The GDPR came into effect on May 25, 2018, when Facebook transferred the consent of its users into their civil law terms and conditions, claiming to have a contract with users. Hence, the new contract replaced the earlier consent provided by Facebook before the GDPR was enacted. This meant that Facebook could now claim to process personal data under Article 6(1)(b) of the GDPR for the purposes of the performance of a contract. This reasoning was invoked by the Vienna Court to state that Facebook did not require the explicit consent of its users for the purposes of processing data as the processing was based on Article 6 instances of the GDPR. However, the Vienna Court directed Facebook to allow Mr. Schrems access to his data, which is held by Facebook. The Vienna Court further allowed for damages amounting to EUR 500 for the incurrence of ‘emotional damages’.
BlockSuits Comments
Even though Facebook lost its appeal on the ‘right to access’ aspect, the judgment of the Vienna Court poses a necessary question of whether technology companies have the leeway for circumventing consent requirements enumerated under the GDPR. The Vienna Court has also allowed for an appeal to the Austrian Supreme Court, hence, it is a possibility that such circumvention of consent aspect is overturned and restricted.
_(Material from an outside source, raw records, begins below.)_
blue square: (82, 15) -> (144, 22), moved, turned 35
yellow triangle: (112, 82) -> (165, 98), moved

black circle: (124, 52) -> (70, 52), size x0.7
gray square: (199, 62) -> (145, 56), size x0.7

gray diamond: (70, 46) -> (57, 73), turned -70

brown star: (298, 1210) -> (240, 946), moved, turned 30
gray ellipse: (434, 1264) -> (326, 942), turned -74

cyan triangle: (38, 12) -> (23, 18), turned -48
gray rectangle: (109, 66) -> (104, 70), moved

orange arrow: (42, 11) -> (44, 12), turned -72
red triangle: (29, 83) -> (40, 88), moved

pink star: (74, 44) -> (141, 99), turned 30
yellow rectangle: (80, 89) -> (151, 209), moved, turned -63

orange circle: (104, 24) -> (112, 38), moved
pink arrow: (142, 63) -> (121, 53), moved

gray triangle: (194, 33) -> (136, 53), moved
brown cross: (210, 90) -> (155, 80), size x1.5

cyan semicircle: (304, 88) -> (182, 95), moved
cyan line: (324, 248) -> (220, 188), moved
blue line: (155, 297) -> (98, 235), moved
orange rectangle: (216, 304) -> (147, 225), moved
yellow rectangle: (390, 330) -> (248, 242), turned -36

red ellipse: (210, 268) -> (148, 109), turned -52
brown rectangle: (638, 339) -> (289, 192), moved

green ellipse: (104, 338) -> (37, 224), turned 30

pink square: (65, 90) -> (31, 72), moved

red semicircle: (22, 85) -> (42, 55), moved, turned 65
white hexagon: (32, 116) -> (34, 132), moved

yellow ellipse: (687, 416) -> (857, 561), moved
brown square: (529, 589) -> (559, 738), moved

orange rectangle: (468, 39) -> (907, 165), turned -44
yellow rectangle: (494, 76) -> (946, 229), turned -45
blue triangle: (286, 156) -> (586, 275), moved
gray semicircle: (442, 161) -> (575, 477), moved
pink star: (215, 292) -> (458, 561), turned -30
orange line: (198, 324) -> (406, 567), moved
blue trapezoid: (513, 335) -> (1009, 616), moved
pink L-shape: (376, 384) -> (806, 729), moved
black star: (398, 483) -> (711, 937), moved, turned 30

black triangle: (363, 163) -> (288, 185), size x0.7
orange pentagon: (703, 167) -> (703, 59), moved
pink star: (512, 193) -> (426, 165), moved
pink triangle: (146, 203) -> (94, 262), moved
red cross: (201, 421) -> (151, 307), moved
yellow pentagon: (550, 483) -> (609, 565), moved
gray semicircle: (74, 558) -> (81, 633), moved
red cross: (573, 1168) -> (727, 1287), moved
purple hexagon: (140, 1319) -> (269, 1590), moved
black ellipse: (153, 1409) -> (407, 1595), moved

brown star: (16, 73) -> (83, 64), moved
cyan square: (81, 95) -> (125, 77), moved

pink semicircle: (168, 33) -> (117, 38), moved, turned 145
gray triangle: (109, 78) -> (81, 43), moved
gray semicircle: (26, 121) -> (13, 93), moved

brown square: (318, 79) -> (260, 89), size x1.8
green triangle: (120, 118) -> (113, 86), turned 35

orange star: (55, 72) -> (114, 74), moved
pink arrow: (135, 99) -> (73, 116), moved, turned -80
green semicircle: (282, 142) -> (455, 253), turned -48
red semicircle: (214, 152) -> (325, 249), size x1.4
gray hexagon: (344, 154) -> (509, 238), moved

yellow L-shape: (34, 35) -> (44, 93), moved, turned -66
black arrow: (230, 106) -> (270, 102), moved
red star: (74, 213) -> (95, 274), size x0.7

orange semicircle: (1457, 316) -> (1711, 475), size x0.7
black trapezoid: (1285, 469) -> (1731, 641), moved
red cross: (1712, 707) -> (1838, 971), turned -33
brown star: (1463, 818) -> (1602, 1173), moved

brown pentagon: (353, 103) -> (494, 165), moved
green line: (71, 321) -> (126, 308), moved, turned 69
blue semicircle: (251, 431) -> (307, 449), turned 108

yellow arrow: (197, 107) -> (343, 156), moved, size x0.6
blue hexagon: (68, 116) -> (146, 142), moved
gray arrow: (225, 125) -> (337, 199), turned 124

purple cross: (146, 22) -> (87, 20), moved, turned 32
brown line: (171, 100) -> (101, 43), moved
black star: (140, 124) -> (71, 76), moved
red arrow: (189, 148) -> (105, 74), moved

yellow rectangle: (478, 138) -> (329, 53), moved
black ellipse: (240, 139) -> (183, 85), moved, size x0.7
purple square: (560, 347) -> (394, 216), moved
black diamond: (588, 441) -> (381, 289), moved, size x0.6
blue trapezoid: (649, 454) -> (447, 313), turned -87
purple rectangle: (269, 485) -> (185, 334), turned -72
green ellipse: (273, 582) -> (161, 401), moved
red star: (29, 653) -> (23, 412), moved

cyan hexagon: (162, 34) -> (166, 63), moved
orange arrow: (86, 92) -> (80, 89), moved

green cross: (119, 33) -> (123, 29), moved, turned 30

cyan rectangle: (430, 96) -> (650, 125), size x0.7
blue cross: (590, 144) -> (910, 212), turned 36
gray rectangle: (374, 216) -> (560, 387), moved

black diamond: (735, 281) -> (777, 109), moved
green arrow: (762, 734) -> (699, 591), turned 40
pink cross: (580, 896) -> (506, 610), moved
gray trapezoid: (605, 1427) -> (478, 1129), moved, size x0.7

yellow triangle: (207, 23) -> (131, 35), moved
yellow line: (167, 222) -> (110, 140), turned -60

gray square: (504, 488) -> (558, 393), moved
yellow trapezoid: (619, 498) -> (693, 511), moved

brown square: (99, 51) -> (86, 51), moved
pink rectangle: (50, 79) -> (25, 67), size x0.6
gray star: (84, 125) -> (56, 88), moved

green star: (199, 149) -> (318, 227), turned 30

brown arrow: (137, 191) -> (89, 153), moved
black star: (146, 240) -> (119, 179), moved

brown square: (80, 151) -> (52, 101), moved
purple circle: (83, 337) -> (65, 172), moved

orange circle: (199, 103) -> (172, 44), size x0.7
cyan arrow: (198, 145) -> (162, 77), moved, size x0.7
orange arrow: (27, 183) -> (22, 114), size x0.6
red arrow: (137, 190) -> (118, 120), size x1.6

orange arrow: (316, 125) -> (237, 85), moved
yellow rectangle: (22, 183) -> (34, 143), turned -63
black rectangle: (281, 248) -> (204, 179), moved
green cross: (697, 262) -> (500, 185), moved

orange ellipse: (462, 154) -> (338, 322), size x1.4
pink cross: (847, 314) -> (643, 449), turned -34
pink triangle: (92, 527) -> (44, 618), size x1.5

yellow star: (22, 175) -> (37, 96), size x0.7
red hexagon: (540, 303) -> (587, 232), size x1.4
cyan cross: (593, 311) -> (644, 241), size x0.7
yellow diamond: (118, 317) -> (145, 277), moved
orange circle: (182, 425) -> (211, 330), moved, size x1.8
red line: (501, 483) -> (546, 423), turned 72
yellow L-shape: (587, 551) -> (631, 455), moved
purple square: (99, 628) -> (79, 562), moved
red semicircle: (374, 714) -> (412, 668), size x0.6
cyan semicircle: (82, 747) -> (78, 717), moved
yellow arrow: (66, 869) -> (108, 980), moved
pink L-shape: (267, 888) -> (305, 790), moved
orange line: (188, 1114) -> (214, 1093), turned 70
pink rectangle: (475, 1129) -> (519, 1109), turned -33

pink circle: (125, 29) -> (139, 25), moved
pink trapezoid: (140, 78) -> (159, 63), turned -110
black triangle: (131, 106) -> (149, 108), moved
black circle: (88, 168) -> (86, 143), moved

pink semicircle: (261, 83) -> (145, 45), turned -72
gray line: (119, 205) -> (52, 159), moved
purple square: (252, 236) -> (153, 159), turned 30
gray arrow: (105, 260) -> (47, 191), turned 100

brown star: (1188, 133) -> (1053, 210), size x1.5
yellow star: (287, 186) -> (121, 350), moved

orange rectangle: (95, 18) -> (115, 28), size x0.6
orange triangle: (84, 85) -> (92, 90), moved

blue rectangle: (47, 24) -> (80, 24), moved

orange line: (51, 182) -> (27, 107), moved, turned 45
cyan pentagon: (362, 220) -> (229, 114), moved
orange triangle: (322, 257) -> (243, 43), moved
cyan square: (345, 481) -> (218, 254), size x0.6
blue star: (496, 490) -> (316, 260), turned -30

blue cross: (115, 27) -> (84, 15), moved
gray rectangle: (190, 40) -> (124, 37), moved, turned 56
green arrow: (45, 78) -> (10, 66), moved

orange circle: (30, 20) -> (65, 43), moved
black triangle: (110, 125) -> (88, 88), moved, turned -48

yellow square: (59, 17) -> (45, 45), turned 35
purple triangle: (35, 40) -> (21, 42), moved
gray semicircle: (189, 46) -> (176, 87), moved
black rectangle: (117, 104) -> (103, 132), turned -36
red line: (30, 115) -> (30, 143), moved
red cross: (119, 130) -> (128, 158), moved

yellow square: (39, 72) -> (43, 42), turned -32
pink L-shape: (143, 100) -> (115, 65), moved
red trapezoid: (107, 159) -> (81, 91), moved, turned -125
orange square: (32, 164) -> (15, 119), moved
However, currently, Facebook, by transferring consent to its civil terms and conditions, is able to process data without requiring the explicit consent of its users, and collect personal information for the purposes of personalised advertising. In fact, Mr. Schrems complaint also reiterated towards aggregation and processing of data for the purposes of personalised and targeted advertising. The Vienna Court in this regard reasoned that the users of Facebook have entered into a contract to receive personalised advertising, further explaining that such targeted and personalised advertising represents Facebook’s business model. Hence, it could be argued that Apple CEO Mr. Cook’s comments on Facebook’s advertising and collection of personal information practises should be construed upon merits and to an extent, may be justified.
Authored by Shivani Agarwal, Founder, and Samaksh Khanna, Co-Founder.